Task to complete: Convert the items from the line containing "To the nearest" through the line containing "Training Time" into a Markdown table with the columns Row and Line. Leave out blank lines.
[[ Supplied information open ]]
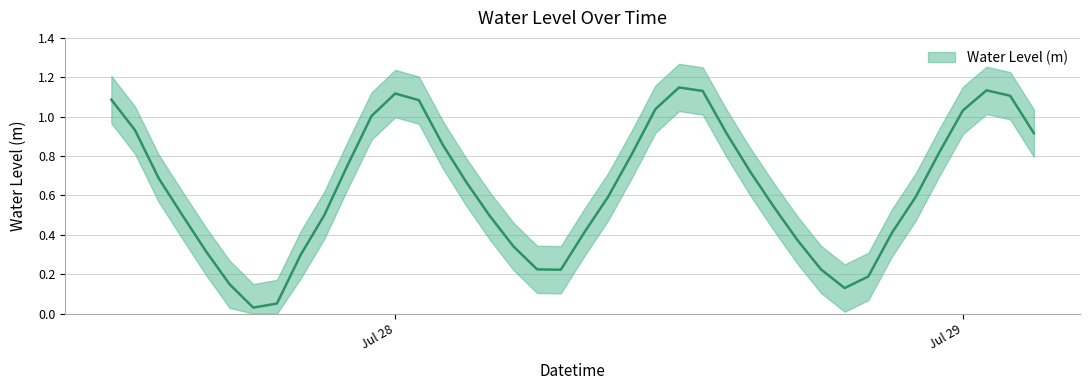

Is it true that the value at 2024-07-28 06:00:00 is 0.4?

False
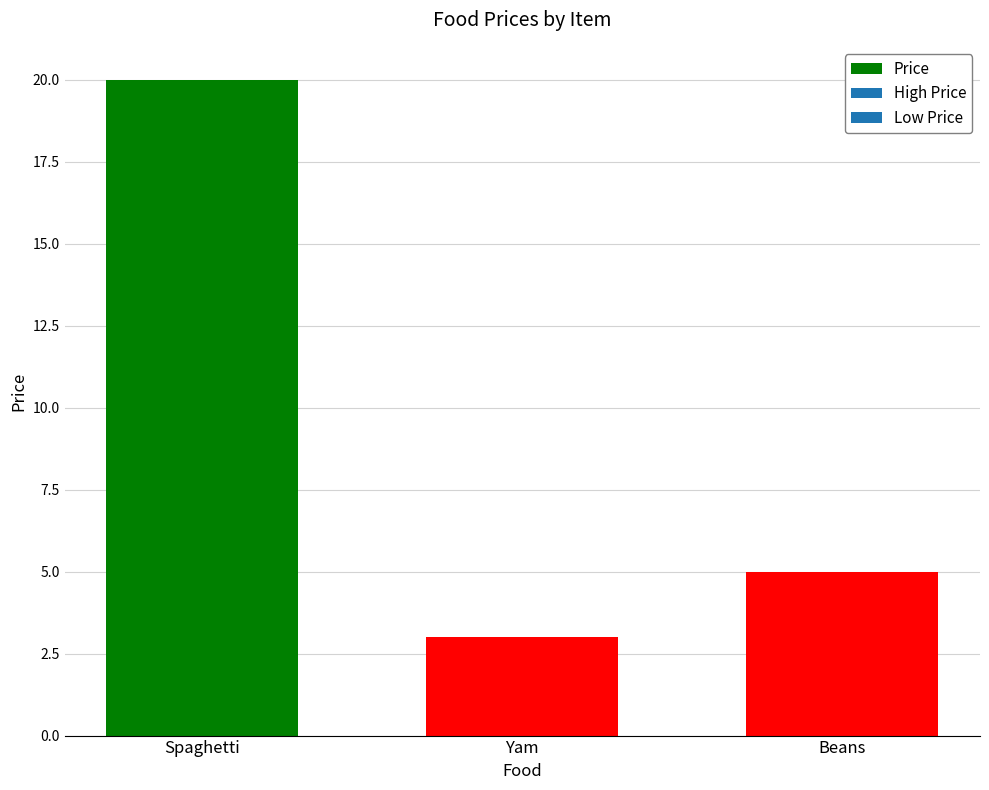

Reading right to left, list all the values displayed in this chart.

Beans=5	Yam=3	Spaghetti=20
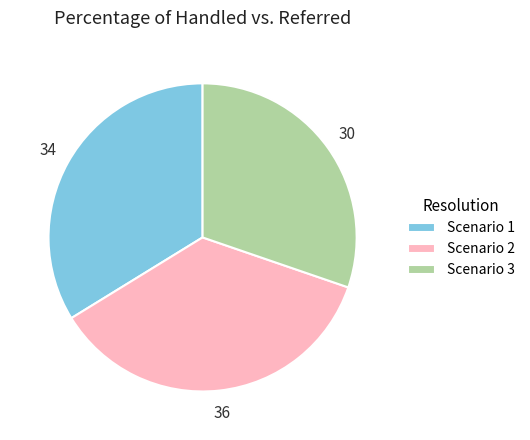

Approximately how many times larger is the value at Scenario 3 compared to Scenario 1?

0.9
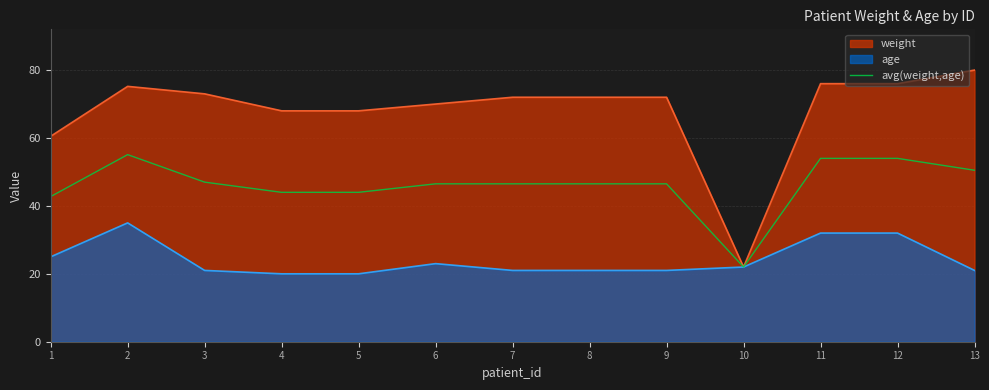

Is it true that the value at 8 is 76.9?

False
[[ Supplied information closed ]]
[[ Supplied information open ]]
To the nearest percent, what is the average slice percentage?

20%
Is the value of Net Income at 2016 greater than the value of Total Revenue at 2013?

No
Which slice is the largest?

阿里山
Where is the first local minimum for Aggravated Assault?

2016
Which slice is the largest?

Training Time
[[ Supplied information closed ]]
Answer for the task:
| Row | Line |
|---|---|
| 1 | To the nearest percent, what is the average slice percentage? |
| 2 | 20% |
| 3 | Is the value of Net Income at 2016 greater than the value of Total Revenue at 2013? |
| 4 | No |
| 5 | Which slice is the largest? |
| 6 | 阿里山 |
| 7 | Where is the first local minimum for Aggravated Assault? |
| 8 | 2016 |
| 9 | Which slice is the largest? |
| 10 | Training Time |